Autodesk releases Maya and 3ds Max 2018

Autodesk revealed major upgrades to its Media & Entertainment Collection at SIGGRAPH.

Autodesk used August’s SIGGRAPH convention in Los Angeles to release significant updates to what they call their Media & Entertainment Collection, including Autodesk Maya, Shotgun, Arnold, Autodesk 3ds Max, and Autodesk Flame.

Jocelyn Moffatt, shotgun product marketing manager for Autodesk gave The Broadcast Bridge an exclusive interview about what these announcements entail.

“First off, of August 30, 2017 new subscription benefits will be added for Maya and 3ds Max customers including Cloud Rights,” Moffatt began, “which will free up their local processing and rendering resources.”

In addition, starting Sept. 7, new M&E subscribers will get an Arnold 5-Pack promotion at no additional cost.
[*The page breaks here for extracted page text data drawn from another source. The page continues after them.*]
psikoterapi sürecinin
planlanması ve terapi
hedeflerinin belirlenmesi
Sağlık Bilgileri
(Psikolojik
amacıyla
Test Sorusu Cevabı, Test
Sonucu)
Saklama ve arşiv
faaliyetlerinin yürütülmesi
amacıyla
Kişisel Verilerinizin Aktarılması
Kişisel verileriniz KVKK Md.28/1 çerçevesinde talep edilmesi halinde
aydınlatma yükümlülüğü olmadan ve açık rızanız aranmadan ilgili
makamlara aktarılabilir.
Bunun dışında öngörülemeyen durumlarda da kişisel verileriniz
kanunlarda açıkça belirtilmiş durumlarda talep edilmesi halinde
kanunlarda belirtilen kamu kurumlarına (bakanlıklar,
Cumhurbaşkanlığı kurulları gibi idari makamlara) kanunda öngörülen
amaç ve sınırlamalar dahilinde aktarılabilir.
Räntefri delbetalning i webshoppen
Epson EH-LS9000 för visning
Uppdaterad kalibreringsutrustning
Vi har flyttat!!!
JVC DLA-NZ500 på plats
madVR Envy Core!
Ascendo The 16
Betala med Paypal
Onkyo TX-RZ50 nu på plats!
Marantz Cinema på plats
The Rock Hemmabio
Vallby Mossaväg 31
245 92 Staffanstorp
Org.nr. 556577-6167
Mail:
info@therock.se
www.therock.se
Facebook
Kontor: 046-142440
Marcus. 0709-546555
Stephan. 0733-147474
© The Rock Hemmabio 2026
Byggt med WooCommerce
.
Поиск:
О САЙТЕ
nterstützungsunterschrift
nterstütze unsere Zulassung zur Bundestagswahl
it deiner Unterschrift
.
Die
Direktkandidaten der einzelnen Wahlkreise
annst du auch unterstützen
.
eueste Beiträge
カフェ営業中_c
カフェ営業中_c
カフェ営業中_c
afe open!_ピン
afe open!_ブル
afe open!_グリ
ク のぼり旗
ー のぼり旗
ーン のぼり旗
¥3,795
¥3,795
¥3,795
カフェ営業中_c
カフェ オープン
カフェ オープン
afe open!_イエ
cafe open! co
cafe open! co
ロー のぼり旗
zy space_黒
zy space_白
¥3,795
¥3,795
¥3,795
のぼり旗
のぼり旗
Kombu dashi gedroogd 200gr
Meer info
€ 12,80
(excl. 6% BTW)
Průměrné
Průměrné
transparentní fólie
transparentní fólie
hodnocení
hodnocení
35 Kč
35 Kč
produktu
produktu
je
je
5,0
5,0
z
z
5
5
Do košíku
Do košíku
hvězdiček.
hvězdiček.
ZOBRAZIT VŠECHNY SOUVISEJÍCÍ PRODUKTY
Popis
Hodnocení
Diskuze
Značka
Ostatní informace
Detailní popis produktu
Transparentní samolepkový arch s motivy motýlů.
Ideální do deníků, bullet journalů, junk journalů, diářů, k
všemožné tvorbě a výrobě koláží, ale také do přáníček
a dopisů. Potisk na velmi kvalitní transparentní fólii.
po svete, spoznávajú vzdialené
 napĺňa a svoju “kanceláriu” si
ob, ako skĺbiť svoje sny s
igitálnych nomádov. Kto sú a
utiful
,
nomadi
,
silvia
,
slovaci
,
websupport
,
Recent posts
Also, Autodesk’s drawing tool, SketchBook for Enterprise, will be moving into the collection.

Autodesk also had big announcements for their new Maya 2018 3D animation, modeling, simulation, and rendering software.

The new UV Editor interface in Maya 2018's new UV Toolkit.

The new UV Editor interface in Maya 2018's new UV Toolkit.

“We’ve been focused on three key areas for Maya: the character animation toolset, the motion graphics tools, and its rendering capabilities,” Moffatt said. “The UV Editor interface has been overhauled, and now includes a new UV Toolkit with better tools and functionality.”

The 3ds Max we saw already had a “.1” update.

As Moffatt put it, “3ds Max 2018.1 adds VR authoring tools for design visualization artists, so we are calling it ‘3ds Max Interactive’, she said. “We want to make it easy for architecture and design customers to bring their scenes into a VR workflow without having to learn a whole new tool. Now they can accomplish this with the interactive VR Viewport.”

3ds Max 2018 with the interactive VR Viewport.

3ds Max 2018 with the interactive VR Viewport.

The Flame family also got a “.2” update. Some of the new features include Pybox, a python scriptable software handler for processing images by way of external renderers, a contextual menu in action, smart merge for the connected conform workflow, and a new function that can now drive the batch environment through scriptable commands.

“This update is about enabling this workflow with The Foundry’s Nuke,” Moffatt finished up. “It’s part of our goal to provide our customers with a whole ecosystem of tools.